## TASK DETAILS
The lines to extract run from the first line of the material below to the line containing "2. Reminders in convex projective geometry", both included; leave the pictures behind.

◇ ◇ ◇

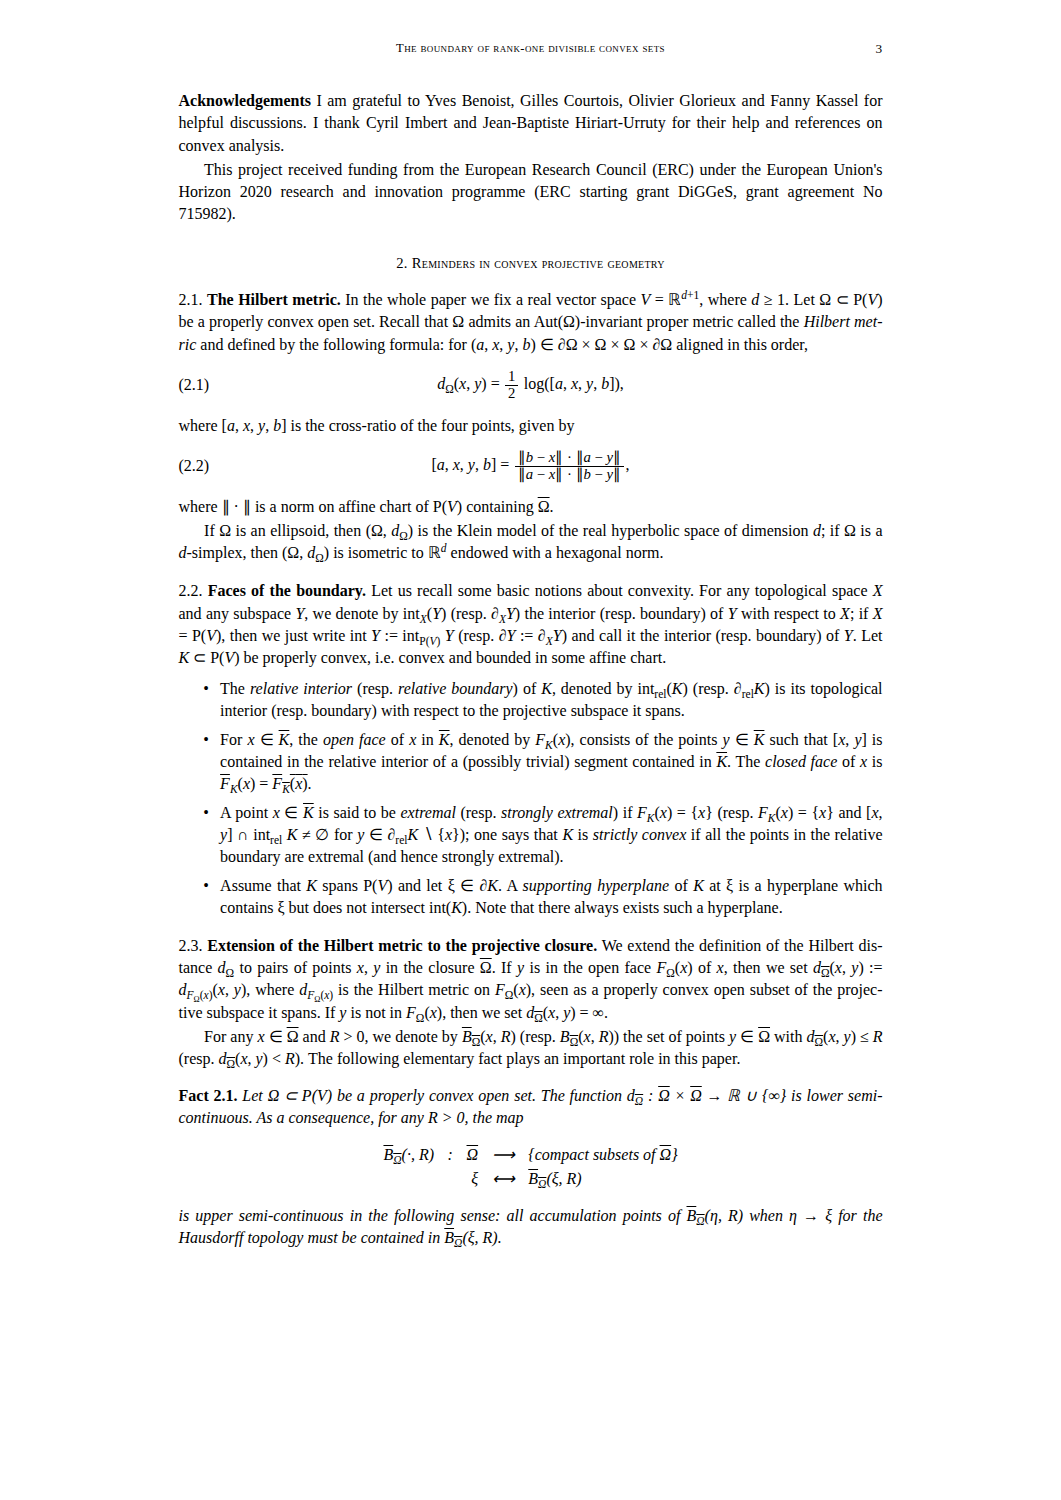The boundary of rank-one divisible convex sets 3
Acknowledgements I am grateful to Yves Benoist, Gilles Courtois, Olivier Glorieux and Fanny Kassel for helpful discussions. I thank Cyril Imbert and Jean-Baptiste Hiriart-Urruty for their help and references on convex analysis.
This project received funding from the European Research Council (ERC) under the European Union's Horizon 2020 research and innovation programme (ERC starting grant DiGGeS, grant agreement No 715982).
2. Reminders in convex projective geometry
2.1. The Hilbert metric. In the whole paper we fix a real vector space V = ℝd+1, where d ≥ 1. Let Ω ⊂ P(V) be a properly convex open set. Recall that Ω admits an Aut(Ω)-invariant proper metric called the Hilbert metric and defined by the following formula: for (a, x, y, b) ∈ ∂Ω × Ω × Ω × ∂Ω aligned in this order,
(2.1) dΩ(x, y) = 12 log([a, x, y, b]),
where [a, x, y, b] is the cross-ratio of the four points, given by
(2.2) [a, x, y, b] = ∥b − x∥ · ∥a − y∥∥a − x∥ · ∥b − y∥,
where ∥ · ∥ is a norm on affine chart of P(V) containing Ω.
If Ω is an ellipsoid, then (Ω, dΩ) is the Klein model of the real hyperbolic space of dimension d; if Ω is a d-simplex, then (Ω, dΩ) is isometric to ℝd endowed with a hexagonal norm.
2.2. Faces of the boundary. Let us recall some basic notions about convexity. For any topological space X and any subspace Y, we denote by intX(Y) (resp. ∂XY) the interior (resp. boundary) of Y with respect to X; if X = P(V), then we just write int Y := intP(V) Y (resp. ∂Y := ∂XY) and call it the interior (resp. boundary) of Y. Let K ⊂ P(V) be properly convex, i.e. convex and bounded in some affine chart.
The relative interior (resp. relative boundary) of K, denoted by intrel(K) (resp. ∂relK) is its topological interior (resp. boundary) with respect to the projective subspace it spans.
For x ∈ K, the open face of x in K, denoted by FK(x), consists of the points y ∈ K such that [x, y] is contained in the relative interior of a (possibly trivial) segment contained in K. The closed face of x is FK(x) = FK(x).
A point x ∈ K is said to be extremal (resp. strongly extremal) if FK(x) = {x} (resp. FK(x) = {x} and [x, y] ∩ intrel K ≠ ∅ for y ∈ ∂relK ∖ {x}); one says that K is strictly convex if all the points in the relative boundary are extremal (and hence strongly extremal).
Assume that K spans P(V) and let ξ ∈ ∂K. A supporting hyperplane of K at ξ is a hyperplane which contains ξ but does not intersect int(K). Note that there always exists such a hyperplane.
2.3. Extension of the Hilbert metric to the projective closure. We extend the definition of the Hilbert distance dΩ to pairs of points x, y in the closure Ω. If y is in the open face FΩ(x) of x, then we set dΩ(x, y) := dFΩ(x)(x, y), where dFΩ(x) is the Hilbert metric on FΩ(x), seen as a properly convex open subset of the projective subspace it spans. If y is not in FΩ(x), then we set dΩ(x, y) = ∞.
For any x ∈ Ω and R > 0, we denote by BΩ(x, R) (resp. BΩ(x, R)) the set of points y ∈ Ω with dΩ(x, y) ≤ R (resp. dΩ(x, y) < R). The following elementary fact plays an important role in this paper.
Fact 2.1. Let Ω ⊂ P(V) be a properly convex open set. The function dΩ : Ω × Ω → ℝ ∪ {∞} is lower semi-continuous. As a consequence, for any R > 0, the map
| B Ω (·, R ) | : | Ω | ⟶ | { compact subsets of Ω } |
| | | ξ | ⟷ | B Ω (ξ, R ) |
is upper semi-continuous in the following sense: all accumulation points of BΩ(η, R) when η → ξ for the Hausdorff topology must be contained in BΩ(ξ, R).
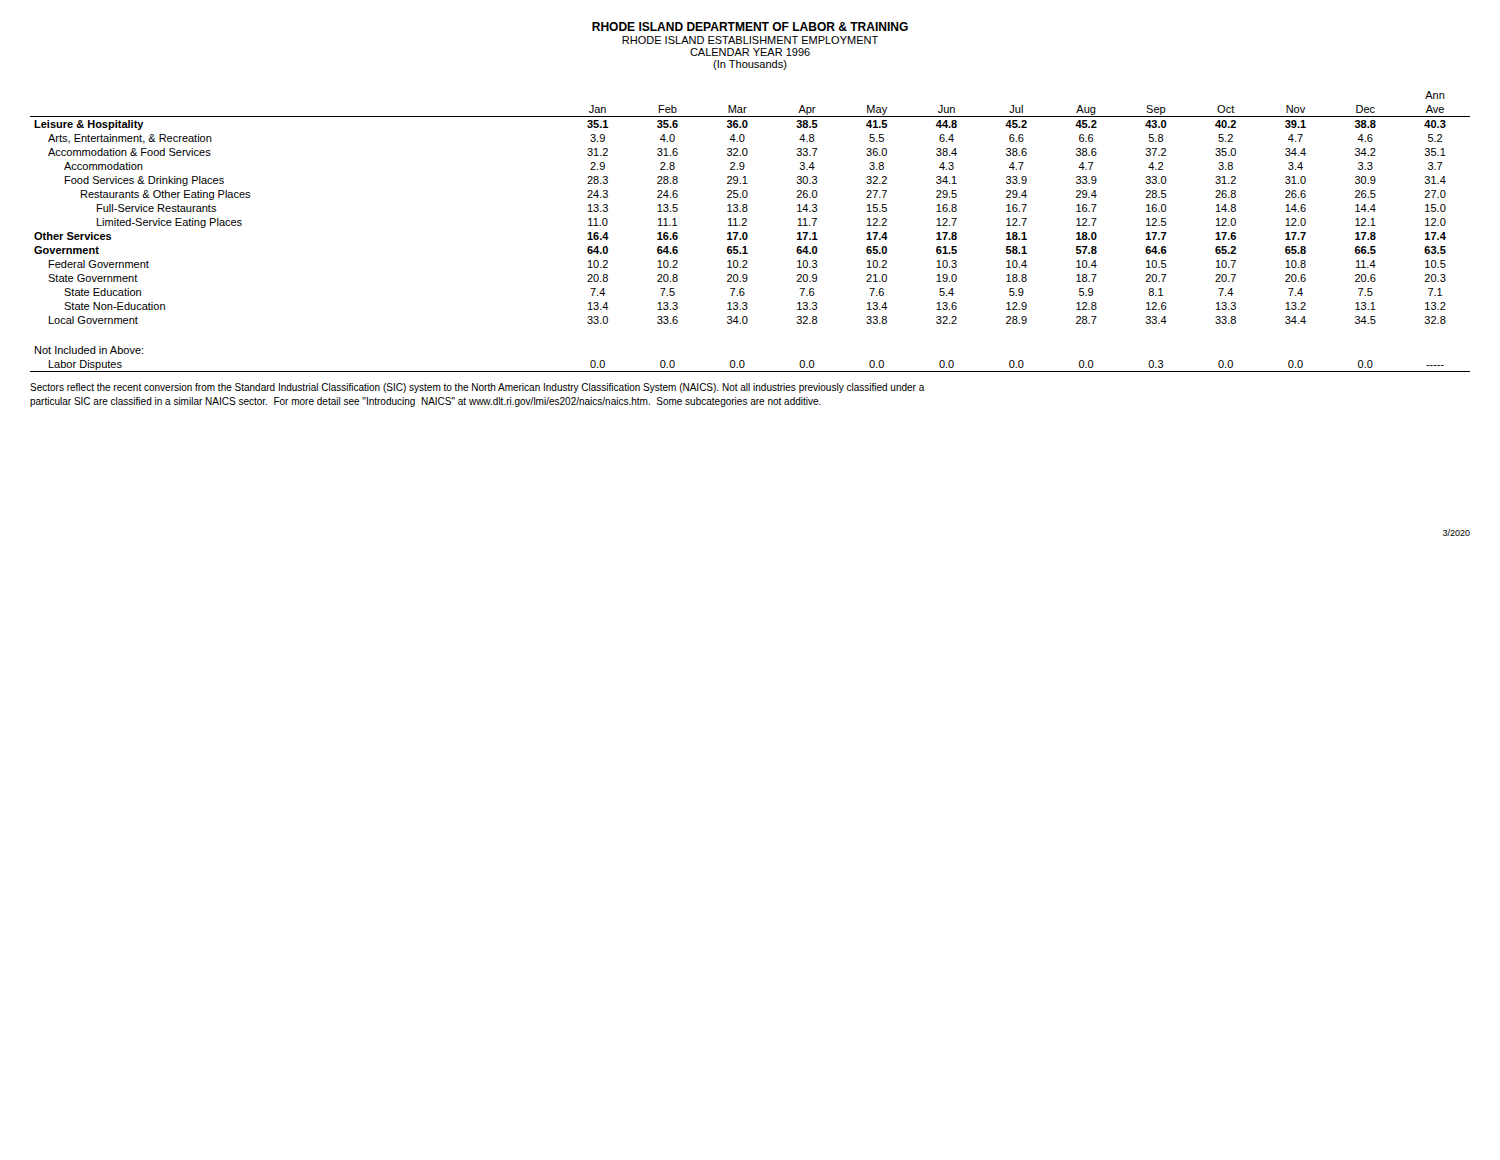RHODE ISLAND DEPARTMENT OF LABOR & TRAINING
RHODE ISLAND ESTABLISHMENT EMPLOYMENT
CALENDAR YEAR 1996
(In Thousands)
| | | | | | | | | | | | | | Ann |
| --- | --- | --- | --- | --- | --- | --- | --- | --- | --- | --- | --- | --- | --- |
| | Jan | Feb | Mar | Apr | May | Jun | Jul | Aug | Sep | Oct | Nov | Dec | Ave |
| Leisure & Hospitality | 35.1 | 35.6 | 36.0 | 38.5 | 41.5 | 44.8 | 45.2 | 45.2 | 43.0 | 40.2 | 39.1 | 38.8 | 40.3 |
| Arts, Entertainment, & Recreation | 3.9 | 4.0 | 4.0 | 4.8 | 5.5 | 6.4 | 6.6 | 6.6 | 5.8 | 5.2 | 4.7 | 4.6 | 5.2 |
| Accommodation & Food Services | 31.2 | 31.6 | 32.0 | 33.7 | 36.0 | 38.4 | 38.6 | 38.6 | 37.2 | 35.0 | 34.4 | 34.2 | 35.1 |
| Accommodation | 2.9 | 2.8 | 2.9 | 3.4 | 3.8 | 4.3 | 4.7 | 4.7 | 4.2 | 3.8 | 3.4 | 3.3 | 3.7 |
| Food Services & Drinking Places | 28.3 | 28.8 | 29.1 | 30.3 | 32.2 | 34.1 | 33.9 | 33.9 | 33.0 | 31.2 | 31.0 | 30.9 | 31.4 |
| Restaurants & Other Eating Places | 24.3 | 24.6 | 25.0 | 26.0 | 27.7 | 29.5 | 29.4 | 29.4 | 28.5 | 26.8 | 26.6 | 26.5 | 27.0 |
| Full-Service Restaurants | 13.3 | 13.5 | 13.8 | 14.3 | 15.5 | 16.8 | 16.7 | 16.7 | 16.0 | 14.8 | 14.6 | 14.4 | 15.0 |
| Limited-Service Eating Places | 11.0 | 11.1 | 11.2 | 11.7 | 12.2 | 12.7 | 12.7 | 12.7 | 12.5 | 12.0 | 12.0 | 12.1 | 12.0 |
| Other Services | 16.4 | 16.6 | 17.0 | 17.1 | 17.4 | 17.8 | 18.1 | 18.0 | 17.7 | 17.6 | 17.7 | 17.8 | 17.4 |
| Government | 64.0 | 64.6 | 65.1 | 64.0 | 65.0 | 61.5 | 58.1 | 57.8 | 64.6 | 65.2 | 65.8 | 66.5 | 63.5 |
| Federal Government | 10.2 | 10.2 | 10.2 | 10.3 | 10.2 | 10.3 | 10.4 | 10.4 | 10.5 | 10.7 | 10.8 | 11.4 | 10.5 |
| State Government | 20.8 | 20.8 | 20.9 | 20.9 | 21.0 | 19.0 | 18.8 | 18.7 | 20.7 | 20.7 | 20.6 | 20.6 | 20.3 |
| State Education | 7.4 | 7.5 | 7.6 | 7.6 | 7.6 | 5.4 | 5.9 | 5.9 | 8.1 | 7.4 | 7.4 | 7.5 | 7.1 |
| State Non-Education | 13.4 | 13.3 | 13.3 | 13.3 | 13.4 | 13.6 | 12.9 | 12.8 | 12.6 | 13.3 | 13.2 | 13.1 | 13.2 |
| Local Government | 33.0 | 33.6 | 34.0 | 32.8 | 33.8 | 32.2 | 28.9 | 28.7 | 33.4 | 33.8 | 34.4 | 34.5 | 32.8 |
| Not Included in Above: | | | | | | | | | | | | | |
| Labor Disputes | 0.0 | 0.0 | 0.0 | 0.0 | 0.0 | 0.0 | 0.0 | 0.0 | 0.3 | 0.0 | 0.0 | 0.0 | ----- |
Sectors reflect the recent conversion from the Standard Industrial Classification (SIC) system to the North American Industry Classification System (NAICS). Not all industries previously classified under a
particular SIC are classified in a similar NAICS sector. For more detail see "Introducing NAICS" at www.dlt.ri.gov/lmi/es202/naics/naics.htm. Some subcategories are not additive.
3/2020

◇ ◇ ◇

## WRITTEN ANSWER
The boundary of rank-one divisible convex sets 3
Acknowledgements I am grateful to Yves Benoist, Gilles Courtois, Olivier Glorieux and Fanny Kassel for helpful discussions. I thank Cyril Imbert and Jean-Baptiste Hiriart-Urruty for their help and references on convex analysis.
This project received funding from the European Research Council (ERC) under the European Union's Horizon 2020 research and innovation programme (ERC starting grant DiGGeS, grant agreement No 715982).
2. Reminders in convex projective geometry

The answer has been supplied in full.